▸ WHAT YOU ARE ASKED TO DO
From the line with "fx_px: 3187" through the line with "exposure_s: 1/500", repeat the entries verbatim, both end lines included, and add nothing.

SUPPLIED MATERIAL START

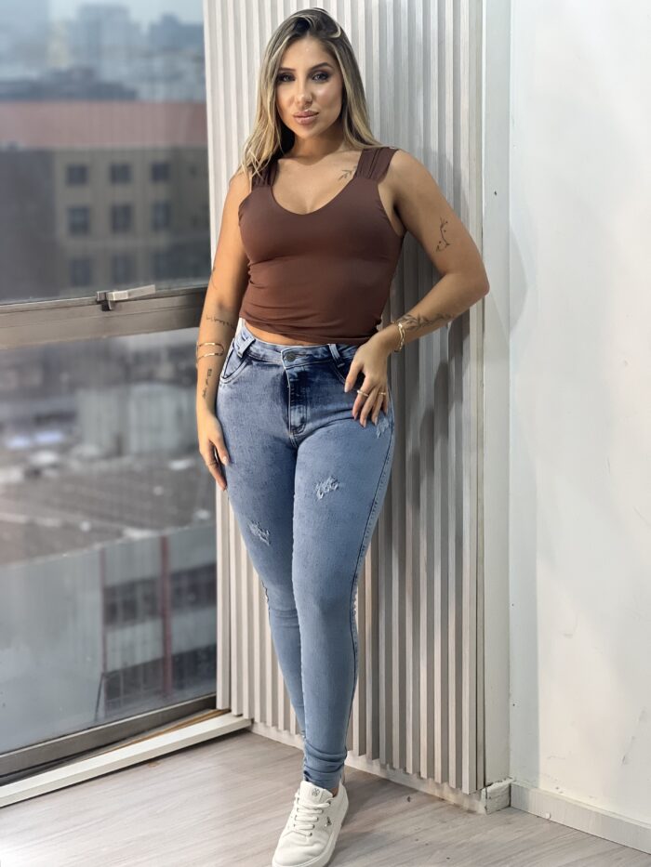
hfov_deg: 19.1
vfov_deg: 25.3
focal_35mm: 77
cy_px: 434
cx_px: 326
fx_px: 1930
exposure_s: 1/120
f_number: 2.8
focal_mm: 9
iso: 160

SUPPLIED MATERIAL END
SUPPLIED MATERIAL START

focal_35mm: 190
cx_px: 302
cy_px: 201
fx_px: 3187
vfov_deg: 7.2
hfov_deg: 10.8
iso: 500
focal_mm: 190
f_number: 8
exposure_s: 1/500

SUPPLIED MATERIAL END
SUPPLIED MATERIAL START

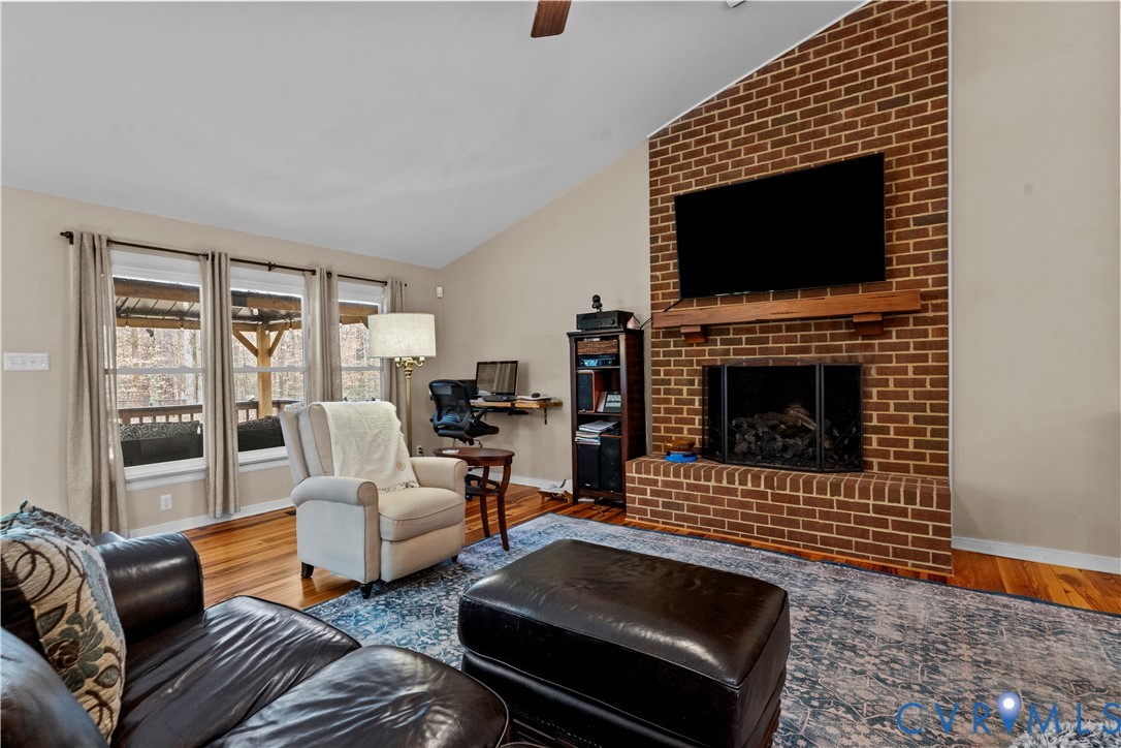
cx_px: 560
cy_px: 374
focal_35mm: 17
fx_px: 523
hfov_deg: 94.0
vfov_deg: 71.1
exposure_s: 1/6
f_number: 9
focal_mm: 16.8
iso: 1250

SUPPLIED MATERIAL END

▸ REPLY TO THE TASK
fx_px: 3187
vfov_deg: 7.2
hfov_deg: 10.8
iso: 500
focal_mm: 190
f_number: 8
exposure_s: 1/500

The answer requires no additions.